■ **Job**
Find every line in the records that contains the word "name" and copy each of those lines.

-------- Data lines --------

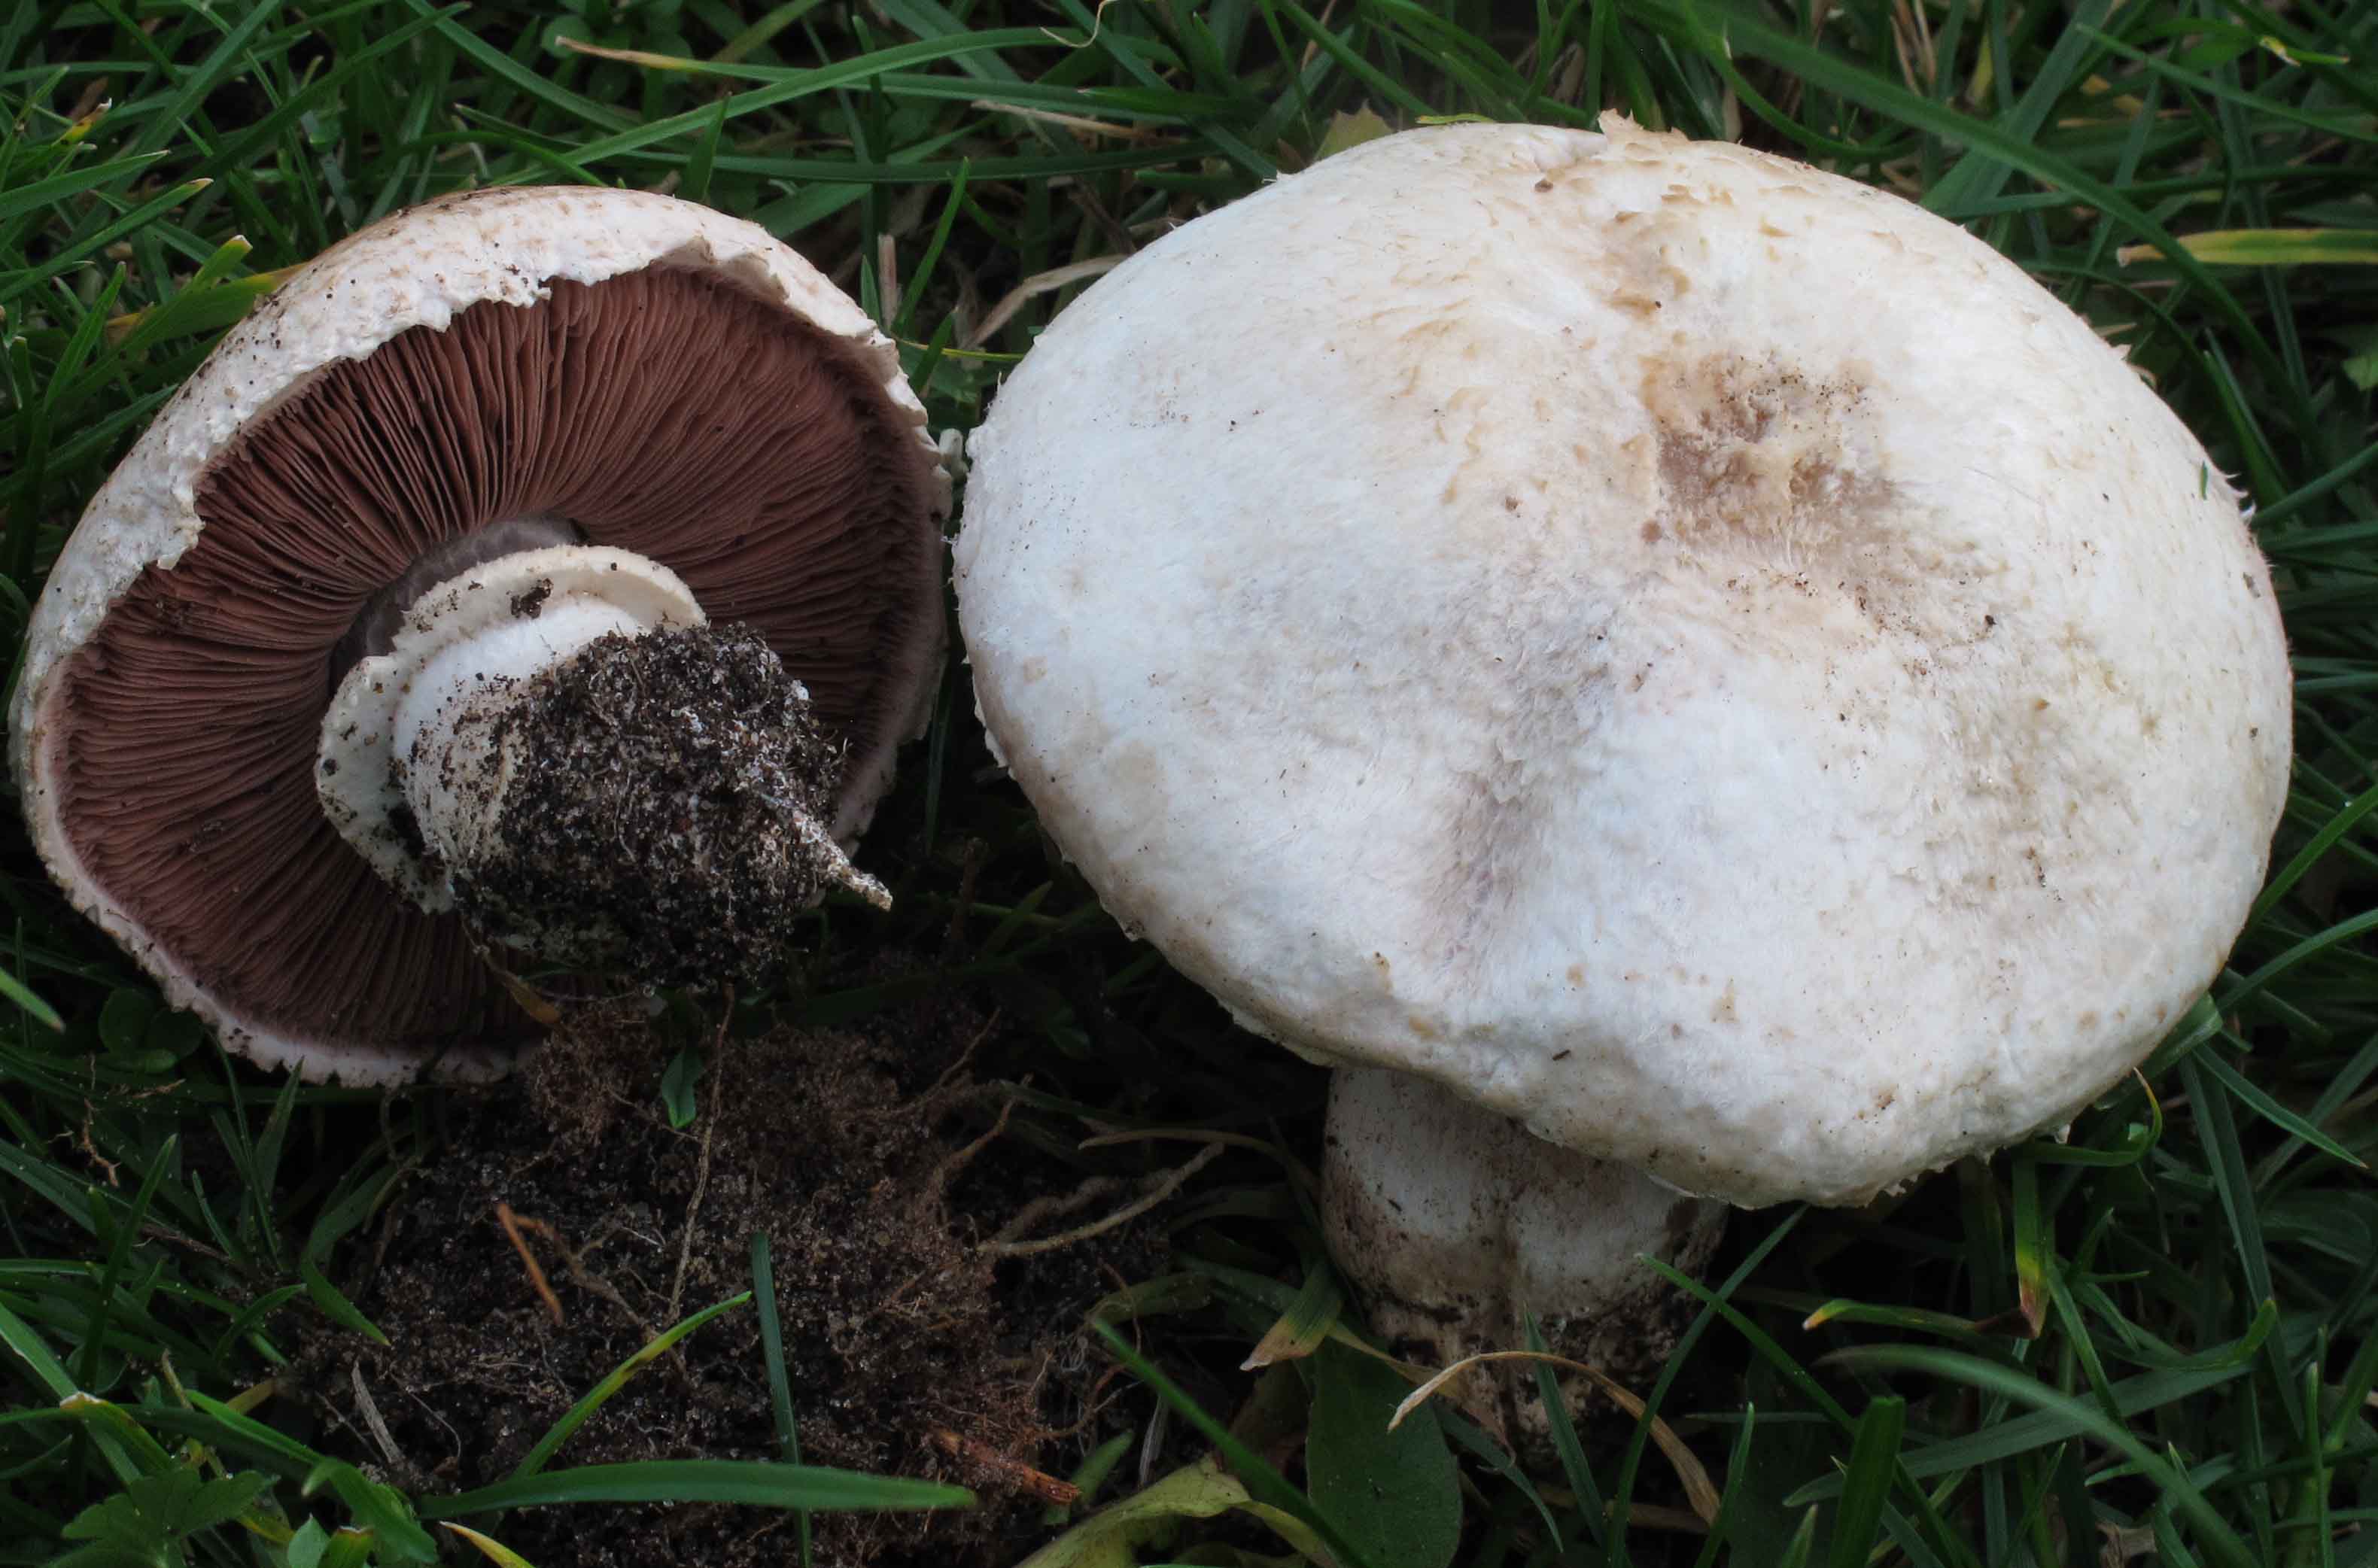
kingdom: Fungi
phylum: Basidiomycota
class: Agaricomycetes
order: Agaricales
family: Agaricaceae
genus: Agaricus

--------
-------- Data lines --------

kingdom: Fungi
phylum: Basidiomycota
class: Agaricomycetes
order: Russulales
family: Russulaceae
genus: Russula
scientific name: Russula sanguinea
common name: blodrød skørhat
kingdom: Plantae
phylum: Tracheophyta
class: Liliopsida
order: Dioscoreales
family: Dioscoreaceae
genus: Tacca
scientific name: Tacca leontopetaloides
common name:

--------
-------- Data lines --------

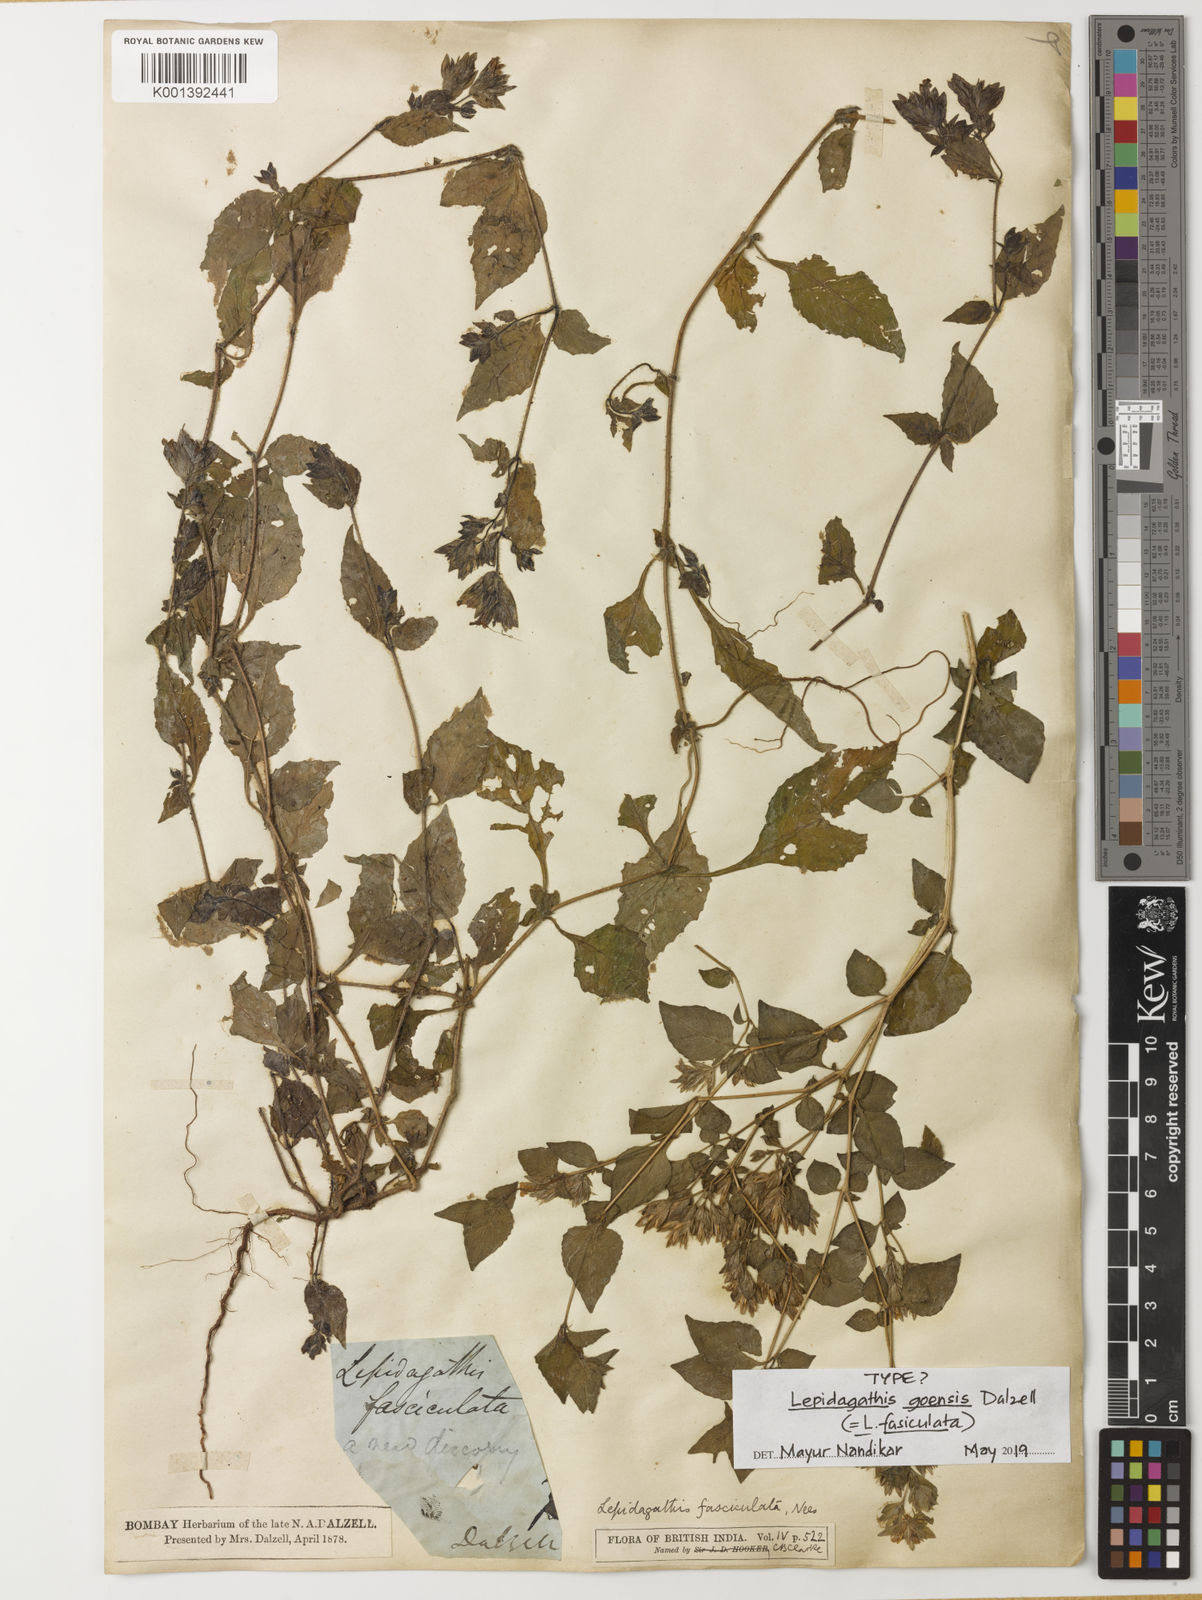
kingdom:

--------

■ **Final answer**
scientific name: Russula sanguinea
common name: blodrød skørhat
scientific name: Tacca leontopetaloides
common name:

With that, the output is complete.